When ordered to give them back, Dan began trying to swallow the trinkets so he wouldn't have to return them. All he'd managed to get down was the token of someone's tribute cousin — a ring with stamped with her family crest — and someone's house key. He was whooped pretty hard for that one, but Dan did not regret a thing. For a time, he kept the little treasures on his nightstand, a trophy case for his childhood conquests, but his indifference toward the pilfered objects grew quickly, and eventually they ended up in the bottom of a well.
i didn't move to the city, the city moved to me and i want out desperately
Their ma died when he was 8. Suicide. And their pops, always distant and disinterested, grew every bit as cold as Dan. He didn't give a shit about either of them, except when they were doing something he didn't like — that was Dan more often than not, but Elya took her lumps from time the time, same as him. They'd stay with Uncle Wayne a few nights a week when they were younger, and he was fine usually. When they were small, Dan had always liked his goofy uncle — but he's a mean drunk, same as his brother, same as Dan. He's no surrogate father.

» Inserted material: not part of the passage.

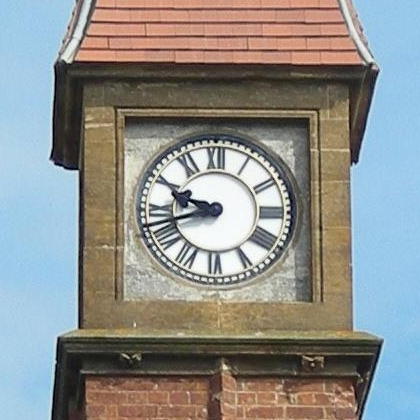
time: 9:42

And Grandpa Clint is the worst of all the elders that Cowboy Dan is subjected to. A shrewd man, but also a manipulative asshole, Clint is always playing John and Wayne off each other, and often tries to do the same with Dan and Elya. It was Clint that insisted on separating the two after Elya's eye got cut out, suggesting that Elya was lying about what had happened in order to protect her brother. John wouldn't've cared who did what, but took the opportunity to get rid of his son for awhile.
When Dan was four, the silver-maned bastard knocked up some teenager, then married her. The resulting spawn is absolutely the bane of Dan's existence: spoiled and falsely arrogant, with a high and mighty opinion of himself. What's worse, he insists on calling himself Dan's uncle. While technically true, it suggests a that Bruce has some sort of authority over him that he could ever hope to achieve. Dan's the only one with that kind of power over Dan (and his sister's the only other one whose words are given any weight.) For the sake of his own sanity, Dan tries to ignore him to the very best of his ability. He may be reckless and impulsive, but he isn't stupid and knows however bad he beats "Uncle" Bruce, he'll be whooped double — and then turned in to the authorities with some lie attached, because who'd take the word of a kid with a record against an influential old man?

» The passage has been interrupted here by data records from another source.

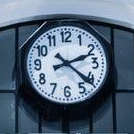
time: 2:21
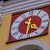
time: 4:31
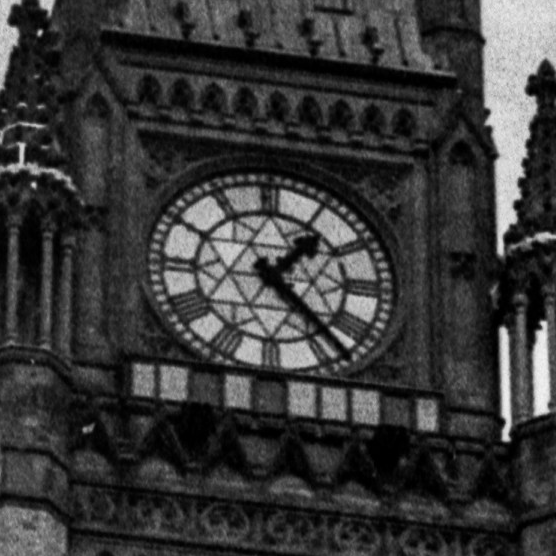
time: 1:22
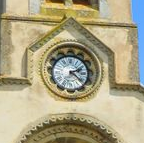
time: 2:22
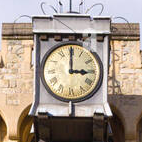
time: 3:00
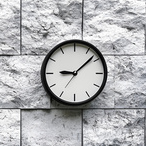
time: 9:08
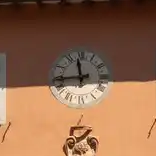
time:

His revenge against Clint, against Bruce takes another form: he fucks Gracie from time to time instead. She's not actually his grandmother, after all, and she's young enough to be considered not wholly inappropriate for him. After, she gets kind of weird and religious, but sure enough, every handful of weeks, she still knocks on his door while Clint's out of the house. She's newly pregnant again, and fairly certain the child is Dan's. He doesn't care one way or the other about it, save for the fact that it's a nice fuck you to Clint, to Bruce.
While Cowboy Dan insists that he doesn't care about anything — and while that certainly appears to be the case — it isn't entirely true. How could he detest something he does not care about? And, as it turns out, Dan Johnwayne loathes quite a bit: his family, his district, his work in the quarries. Everything about his life. It is a sink-or-swim world and Dan only knows how to float.